Дверь аудитории, за которой сидела комиссия, открылась, и высокая сухопарая женщина с коротким ежиком волос позвала его:
-- Коста!
Слепой разулыбался и пошел навстречу ее голосу; перед ним, как перед важной персоной, все расступались.
Как только он скрылся за обитой дерматином дверью, мы все прильнули к ней. Всем было интересно, что может исполнить на фортепиано слепой. Мы даже немного приоткрыли дверь, чтоб лучше слышать его игру.
Игра его нам показалась напряженной и слишком правильной, в ней не было полета свободного чувства, но это была честная, хорошая игра. Вместо Баха этот Коста начал почему-то со "Смерти Изольды" Вагнера в переложении Листа. Затем он заиграл сложную сонатину Равелли, и мы получили возможность убедиться, что техника у него превосходная. Потом -- "Тарантеллу" Даргомыжского, звучание которой поразило меня настолько, что я не сразу поняла, в чем, собственно, дело, и только после того, как отлетело несколько музыкальных фраз, сообразила, что "Тарантелла" исполняется на двух фортепиано. Второй инструмент звучал гораздо сильнее и богаче, чем первый. Я и не думала встретить в провинциальном музыкальном училище такого сильного исполнителя: обычно наши преподаватели быстро старились после своих консерваторий и скорее могли что-то объяснить словами, чем показать игрой на инструменте. Я струхнула. И перед таким учителем мне предстояло играть!

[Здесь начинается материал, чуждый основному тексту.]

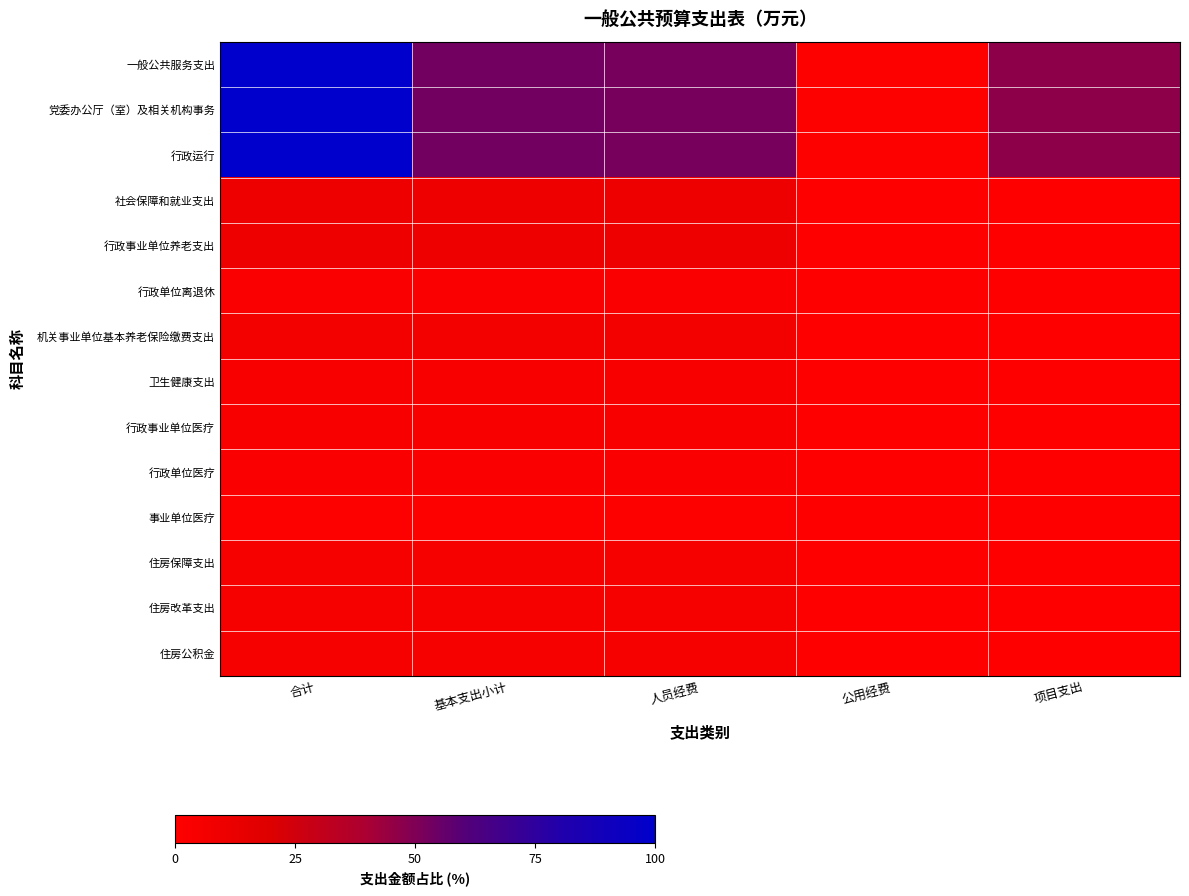

Reading right to left, what are all the values shown in this chart?

一般公共服务支出: 项目支出=46.8	公用经费=1.1	人员经费=52.1	基本支出小计=53.2	合计=100.0
党委办公厅（室）及相关机构事务: 项目支出=46.8	公用经费=1.1	人员经费=52.1	基本支出小计=53.2	合计=100.0
行政运行: 项目支出=46.8	公用经费=1.1	人员经费=52.1	基本支出小计=53.2	合计=100.0
社会保障和就业支出: 项目支出=0.0	公用经费=0.2	人员经费=9.4	基本支出小计=9.6	合计=9.6
行政事业单位养老支出: 项目支出=0.0	公用经费=0.2	人员经费=9.4	基本支出小计=9.6	合计=9.6
行政单位离退休: 项目支出=0.0	公用经费=0.2	人员经费=2.6	基本支出小计=2.9	合计=2.9
机关事业单位基本养老保险缴费支出: 项目支出=0.0	公用经费=0.0	人员经费=6.8	基本支出小计=6.8	合计=6.8
卫生健康支出: 项目支出=0.0	公用经费=0.0	人员经费=3.2	基本支出小计=3.2	合计=3.2
行政事业单位医疗: 项目支出=0.0	公用经费=0.0	人员经费=3.2	基本支出小计=3.2	合计=3.2
行政单位医疗: 项目支出=0.0	公用经费=0.0	人员经费=2.1	基本支出小计=2.1	合计=2.1
事业单位医疗: 项目支出=0.0	公用经费=0.0	人员经费=1.1	基本支出小计=1.1	合计=1.1
住房保障支出: 项目支出=0.0	公用经费=0.0	人员经费=5.1	基本支出小计=5.1	合计=5.1
住房改革支出: 项目支出=0.0	公用经费=0.0	人员经费=5.1	基本支出小计=5.1	合计=5.1
住房公积金: 项目支出=0.0	公用经费=0.0	人员经费=5.1	基本支出小计=5.1	合计=5.1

Коста вышел из аудитории. Мы все, попятившись от двери, быстро рассыпались по коридору -- почему-то никто не хотел играть после него. В дверь концертного зала дерзко проскользнула Неля. Мне хотелось прежде узнать, кто тот педагог, с кем Коста так здорово играл в четыре руки. И я подошла к слепому:
-- Вы не скажете, кто это с вами играл Даргомыжского?
Слепой любезно улыбнулся и протянул мне руку, я вынужденно подхватила ее и пожала.
-- Коста, -- не отпуская моей руки, представился он. -- Это играла моя учительница Регина Альбертовна. Мы с нею полгода готовили эту программу. Рекомендую вам ее, очень сильный педагог.
-- Это-то мне и не нравится, -- пробормотала я и, чтобы преодолеть смущение, спросила: -- А в чьей обработке эта "Тарантелла"?
-- Тоже Листа. Он пахал не только на своего зятя Рихарда, а еще на добрый десяток композиторов.
Коста смотрел сквозь меня, и на невидящем лице его играла тень насмешливой улыбки. Он продолжал держать меня за руку и, похоже, от души забавлялся моим замешательством. Неизвестно, чем бы это кончилось, если бы из зала не вышла та стриженая женщина и не подошла к нам.
-- Коста, отпусти руку девушки...
Коста освободил мою руку и, обернувшись на голос преподавательницы, заговорил с ней о своем выступлении, тотчас забыв обо мне. Тут вышла Неля, отыгравшая свою программу. Я вошла в зал.
За сыгранного мною Баха, Черни, Скарлатти и Чайковского я получила четверку с минусом. На большее я и не рассчитывала, потому что Регина Альбертовна быстро вернулась в зал и я, заробев, сразу стала сбиваться. Зато экзамен по сольфеджио в полном объеме мне держать не пришлось. Едва преподавательница, которую звали Ольга Ивановна, доиграла до конца заданную нам мелодию, мой диктант был готов. Ольга Ивановна взяла со стола мой нотный листок и просияла так, будто я ее лично чем-то осчастливила. (Потом-то я поняла, что означала эта радость.)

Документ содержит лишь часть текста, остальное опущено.